Extract:
The Ynys Môn seat in the Welsh Assembly. Triggered by resignation of incumbent
|  | First party | Second party |
|  |  | Lab |
| Candidate | Rhun ap Iorwerth | Tal Michael |
| Party | Plaid Cymru | Labour |
| Popular vote | 12,601 | 3,435 |
| Percentage | 58.2% | 15.9% |
| Swing | 16.8% | −10.3% |
|  | Third party | Fourth party |
|  |  | Con |
| Candidate | Nathan Gill | Neil Fairlamb |
| Party | UKIP | Conservative |
| Popular vote | 3,099 | 1,843 |
| Percentage | 14.3% | 8.5% |
| Swing | New party | −20.7% |
- Map showing the Ynys Môn Assembly constituency within the North Wales electoral region within Wales.
| AM before election Ieuan Wyn Jones Plaid Cymru | Subsequent AM Rhun ap Iorwerth Plaid Cymru |

= 2013 Ynys Môn by-election =

Welsh Assembly by-election

A by-election for the Welsh Assembly constituency of Ynys Môn was held on 1 August 2013, The by-election was triggered following the resignation on 20 June 2013 of its sitting Assembly Member, Ieuan Wyn Jones.

The election was the third Assembly by-election to be held since its formation in 1999, and the first for over seven years (the previous contest being at Blaenau Gwent in June 2006).

Prior to the by-election, the governing Labour Party held exactly half the Assembly seats, meaning a gain for that party (who have held the equivalent seat in the House of Commons since 2001) would have given the Welsh Labour government a two-seat majority.

==Election==

Six candidates were nominated for the election.

Dataset entries:
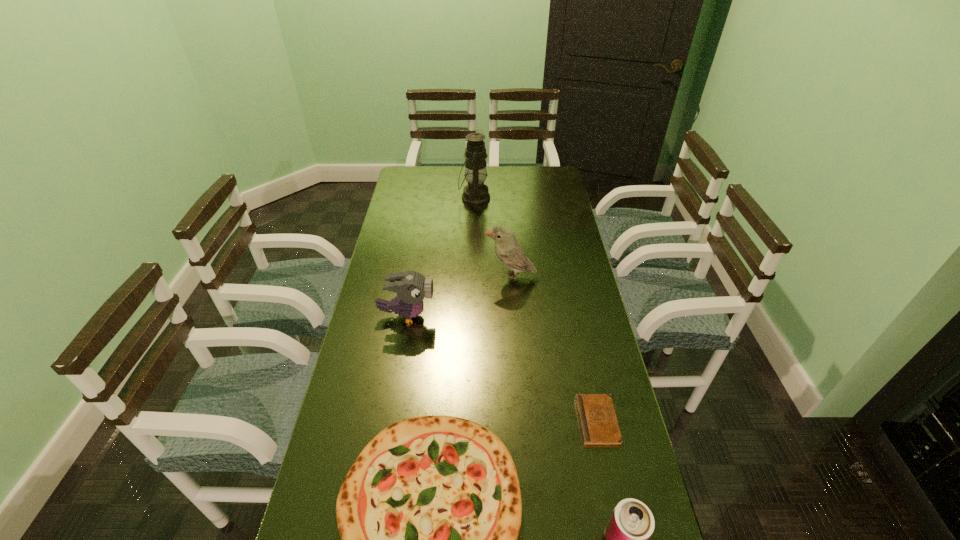
Where is `free point at the right edge`? The image size is (960, 540). free point at the right edge is located at coordinates (561, 374).

In the image, there is a desktop. Where is `vacant space at the far left corner`? vacant space at the far left corner is located at coordinates (417, 167).

In the image, there is a desktop. What are the coordinates of `free space at the far right corner` in the screenshot? It's located at (534, 178).

Identify the location of vacant area that lies between the fifth shortest object and the shortest object. (554, 349).

This screenshot has width=960, height=540. What are the coordinates of `free space between the second farthest object and the nearer bird` in the screenshot? It's located at (458, 296).

You are a GUI agent. You are given a task and a screenshot of the screen. Output one action in this format:
    pyautogui.click(x=<x>, y=<y>)
    Task: Click on the vacant point located between the taller bird and the shortest object
    
    Given the screenshot: What is the action you would take?
    pyautogui.click(x=554, y=349)

You are a GUI agent. You are given a task and a screenshot of the screen. Output one action in this format:
    pyautogui.click(x=<x>, y=<y>)
    Task: Click on the free space between the third tallest object and the farthest object
    This screenshot has height=540, width=960.
    Given the screenshot: What is the action you would take?
    pyautogui.click(x=441, y=257)

The width and height of the screenshot is (960, 540). In order to click on free space that is in between the right bird and the shortest object in this screenshot , I will do `click(554, 349)`.

Identify which object is located as the fifth nearest to the can. Please provide its 2D coordinates. Your answer should be formatted as a tuple, i.e. [(x, y)], where the tuple contains the x and y coordinates of a point satisfying the conditions above.

[(476, 193)]

This screenshot has height=540, width=960. Identify the location of object that ranks as the third closest to the fifth tallest object. (411, 287).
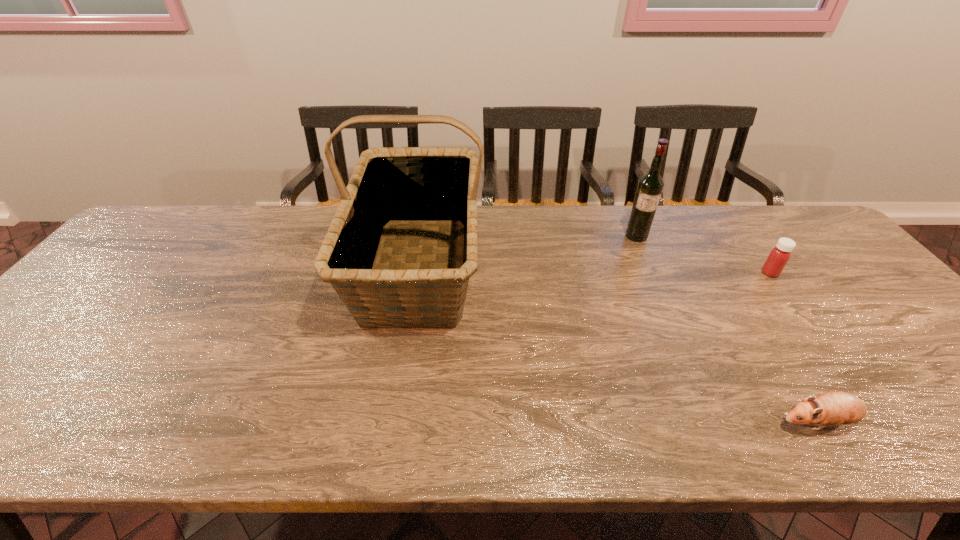
Identify the location of the tallest object. This screenshot has width=960, height=540. (430, 186).

This screenshot has width=960, height=540. Find the location of `the leftmost object`. the leftmost object is located at coordinates (430, 186).

Locate an element on the screen. the third shortest object is located at coordinates (650, 186).

At what (x,y) coordinates should I click in order to perform the action: click on the third object from right to left. Please return your answer as a coordinate pair (x, y). This screenshot has height=540, width=960. Looking at the image, I should click on (650, 186).

Identify the location of medicine. This screenshot has height=540, width=960. (779, 256).

At what (x,y) coordinates should I click in order to perform the action: click on the third tallest object. Please return your answer as a coordinate pair (x, y). Looking at the image, I should click on (779, 256).

Locate an element on the screen. the shortest object is located at coordinates (833, 408).

At what (x,y) coordinates should I click in order to perform the action: click on the nearest object. Please return your answer as a coordinate pair (x, y). This screenshot has height=540, width=960. Looking at the image, I should click on (833, 408).

Locate an element on the screen. Image resolution: width=960 pixels, height=540 pixels. free space located by the handle of the basket is located at coordinates (398, 390).

Where is `vacant space located on the front and back of the third object from right to left`? vacant space located on the front and back of the third object from right to left is located at coordinates (656, 281).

Work request A: Do these statements agree with the text on the Ynys Môn by-election? (i) The by-election took place on 1 August 2013. (ii) Before the by-election, the Labour Party held more than half the Assembly seats. (iii) Seven candidates were nominated. For each, answer yes or no and quote the words of the text that decide it.
Work request B: Which candidates are named in the results table of the text on the Ynys Môn by-election, and what party is each one listed under?

Exercise response A:
(i) Yes: "was held on 1 August 2013"
(ii) No: "held exactly half the Assembly seats"
(iii) No: "Six candidates were nominated for the election."

Exercise response B:
Rhun ap Iorwerth (Plaid Cymru)
Tal Michael (Labour)
Nathan Gill (UKIP)
Neil Fairlamb (Conservative)